Por el momento, la falta de entendimiento ha desencadenado un cruce de declaraciones entre la compañía y su plantilla. Ayer, Ryanair señaló que si se mantienen las huelgas tendrá que revisar su programación de vuelos para este invierno, lo que conllevaría acometer despidos y reducir su flota. En un duro comunicado, la aerolínea señaló que no puede aceptar las «demandas irracionales» de su plantilla, que «comprometerían los precios de bajos» de sus billetes o su modelo «altamente eficiente».
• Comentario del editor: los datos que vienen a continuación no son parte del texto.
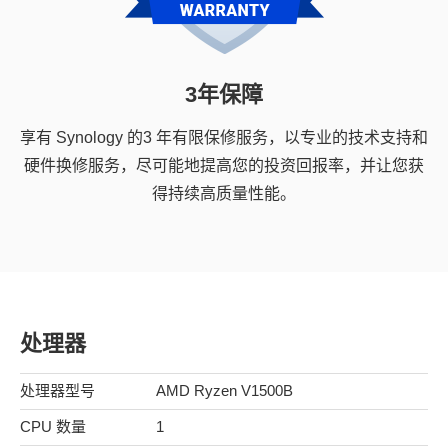
3年保障
享有 Synology 的3 年有限保修服务，以专业的技术支持和
硬件换修服务，尽可能地提高您的投资回报率，并让您获
得持续高质量性能。
处理器
处理器型号
AMD Ryzen V1500B
CPU 数量
1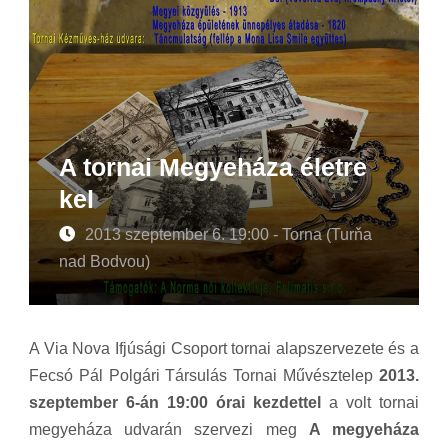
A tornai Megyeháza életre
kel
2013 szeptember 6. 19:00 - Torna (Turňa
nad Bodvou)
A Via Nova Ifjúsági Csoport tornai alapszervezete és a
Fecsó Pál Polgári Társulás Tornai Művésztelep
2013.
szeptember 6-án 19:00 órai kezdettel
a volt tornai
megyeháza udvarán szervezi meg
A megyeháza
La «low cost», que se ha tenido que enfrentar a varios conflictos laborales en Europa, defiende que en los últimos meses ha implementado «una serie de iniciativas para hacer a Ryanair más atractiva para pilotos y tripulantes de cabina». La compañía hace referencia así al incremento del 20% del sueldo aprobado para los pilotos de determinados países o al reconocimiento de sindicatos en Reino Unido, Italia y Alemania. Pese a ello, reconoce que en «mercados más pequeños» la relación con su plantilla sigue siendo conflictiva.

Menos beneficio

Ryanair pone como ejemplo las dos «innecesarias» protestas de pilotos producidas en Irlanda (del pasado 20 y de hoy) y las movilizaciones de los tripulantes de cabina antes mencionadas. «Hemos minimizado el impacto de la huelga cancelando una pequeña porciónde nuestros vuelos», señala aerolínea, que no descarta nuevas movilizaciones en el pico del verano pese a que mantiene «activada» la negociación con los sindicatos.

La compañía sostiene además que el estallido de estos conflictos ha mermado considerablemente su beneficio. Este alcanzó los 319 millones de euros en el primer trimestre fiscal de la empresa, lo que supone un 20% menos respecto a los 397 millones que alcanzó el año pasado. Con todo, la aerolínea mejoró el número de pasajeros transportados un 7%, hasta los 37 millones. Además, sus ingresos alcanzaron los 2.079 millones de euros en este periodo, un 9% más.